Filsafat Cinta

fiula nafiah
Chapter #4

Al-Kahfi

Sebuah amplop berwarna merah muda, tiba-tiba mencuri perhatian Fadli. Warnanya kontras dengan tumpukan buku dan kertas-kertas skripsinya yang memiliki warna dasar putih. Rasa penasaran membuat jemari Fadli meraihnya dengan segera. Dibacanya surat itu perlahan.

TAK SENGAJA KURENCANA

Pertemuan kita mungkin tak disengaja

Namun mencintaimu adalah hal yang kurencana

Terlalu banyak hal yang mungkin menyeka

Namun aku punya seribu alasan untuk kembali mencinta

Kita memang tak pernah tahu jalan-Nya

Namun sebelum kau menjadi miliknya

Ijinkanku milikimu dalam sujud dan do’a

Ada tanya tentang siapa. Ada kenapa yang ingin mendengar jawab. Ada ragu dalam duga. Dan ada wanita dalam kata. Memang betul perpustakaan sedikit sepi hari ini, tidak ada orang yang membaca buku. Tidak juga mengembalikan buku yang dipinjam. Atau sekedar lembur mengerjakan tugas.

“Tunggu, sebelum shalat dhuhur tadi, ada Fajar yang tiba-tiba duduk disebelahku. Dan ada Naura yang ngerjain tugas.”

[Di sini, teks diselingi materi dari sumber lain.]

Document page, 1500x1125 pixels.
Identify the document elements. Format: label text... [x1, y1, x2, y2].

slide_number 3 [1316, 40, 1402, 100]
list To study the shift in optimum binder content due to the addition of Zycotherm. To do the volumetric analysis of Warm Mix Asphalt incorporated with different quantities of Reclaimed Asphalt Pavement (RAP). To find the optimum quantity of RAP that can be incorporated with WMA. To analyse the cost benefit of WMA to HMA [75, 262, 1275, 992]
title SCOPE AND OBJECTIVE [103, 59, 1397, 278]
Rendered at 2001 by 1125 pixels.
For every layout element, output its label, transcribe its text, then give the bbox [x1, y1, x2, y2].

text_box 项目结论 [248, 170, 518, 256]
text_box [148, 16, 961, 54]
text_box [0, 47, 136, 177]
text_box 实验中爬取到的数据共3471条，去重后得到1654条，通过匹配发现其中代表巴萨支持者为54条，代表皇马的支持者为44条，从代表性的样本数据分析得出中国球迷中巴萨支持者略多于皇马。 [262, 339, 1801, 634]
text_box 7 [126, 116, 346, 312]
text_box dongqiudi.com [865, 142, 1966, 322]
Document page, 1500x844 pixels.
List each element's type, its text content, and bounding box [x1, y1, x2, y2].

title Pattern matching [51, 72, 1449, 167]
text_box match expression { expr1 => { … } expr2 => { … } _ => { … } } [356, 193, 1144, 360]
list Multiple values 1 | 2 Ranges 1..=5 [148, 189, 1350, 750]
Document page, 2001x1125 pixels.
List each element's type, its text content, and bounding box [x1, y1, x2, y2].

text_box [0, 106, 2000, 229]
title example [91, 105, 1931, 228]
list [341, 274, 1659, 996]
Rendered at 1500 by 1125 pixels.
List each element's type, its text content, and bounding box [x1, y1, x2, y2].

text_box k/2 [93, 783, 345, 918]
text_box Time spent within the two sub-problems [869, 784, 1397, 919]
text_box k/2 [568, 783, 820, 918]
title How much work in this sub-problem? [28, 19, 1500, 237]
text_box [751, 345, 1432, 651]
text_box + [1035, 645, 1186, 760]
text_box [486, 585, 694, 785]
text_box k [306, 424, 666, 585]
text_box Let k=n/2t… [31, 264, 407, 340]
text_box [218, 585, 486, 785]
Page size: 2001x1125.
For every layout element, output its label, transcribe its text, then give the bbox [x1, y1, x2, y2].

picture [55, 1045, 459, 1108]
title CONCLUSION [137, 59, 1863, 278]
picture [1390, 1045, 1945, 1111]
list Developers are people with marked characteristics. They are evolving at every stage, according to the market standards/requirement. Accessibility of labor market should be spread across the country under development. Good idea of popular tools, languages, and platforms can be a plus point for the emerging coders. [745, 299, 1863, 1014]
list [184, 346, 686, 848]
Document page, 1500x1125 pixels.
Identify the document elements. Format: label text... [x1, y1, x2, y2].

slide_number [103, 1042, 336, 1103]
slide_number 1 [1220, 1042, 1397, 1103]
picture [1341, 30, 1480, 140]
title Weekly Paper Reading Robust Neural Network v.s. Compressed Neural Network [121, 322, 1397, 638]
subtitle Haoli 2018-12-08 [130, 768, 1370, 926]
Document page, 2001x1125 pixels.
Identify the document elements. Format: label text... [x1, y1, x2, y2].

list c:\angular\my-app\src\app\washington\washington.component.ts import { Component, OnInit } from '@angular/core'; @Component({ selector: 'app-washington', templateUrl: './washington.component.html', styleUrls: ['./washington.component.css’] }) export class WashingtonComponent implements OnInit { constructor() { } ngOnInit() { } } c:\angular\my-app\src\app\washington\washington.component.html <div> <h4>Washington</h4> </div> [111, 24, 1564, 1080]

“Masa iya dari Fajar, gak mungkin ah. Atau ada yang salah naruh amplop?” Fadli membolak-balik amplop dalam genggamnya, memang benar ada nama penerimanya, Fadli. Tapi ia tak menemukan nama pengirimnya.

“Atau mungkin Naura?” hanya dia tersangka utamanya.

Ah, gadis itu. Gadis pemilik paras menawan, akhlak serupa Fatimah, cerdas serupa Aisyah. Gadis dengan sederet pengalamannya mengharumkan nama kampus. Gadis yang membakar semangat dakwah akhwat rohis. Gadis anggun berjilbab besar. Gadis yang membuat setiap mahasiswa ingin menjadikannya pendamping, hanya dengan sekali pandang. Untuk wanita setingkat itu, rasanya sayang bila menyia-nyiakan rasa cintanya pada pemuda yang tak pantas sepertiku. Benarkah ia? Atau mungkin orang lain? Tapi siapa?

***

“Ya, telur hari ini, memang lebih baik daripada ayam esok hari. Saya siap membantu, tapi jangan lupa tugas kamu untuk menghubungi pak Wahid! Nilai 38 mahasiswi dalam pelajaran filsafat ekonomi ada di tanganmu.” Fahmi terlihat sekali mempertahankan aku disini. Kasihan juga kalau menolak ajakannya. Aku tahu, mencari relawan itu tidak mudah.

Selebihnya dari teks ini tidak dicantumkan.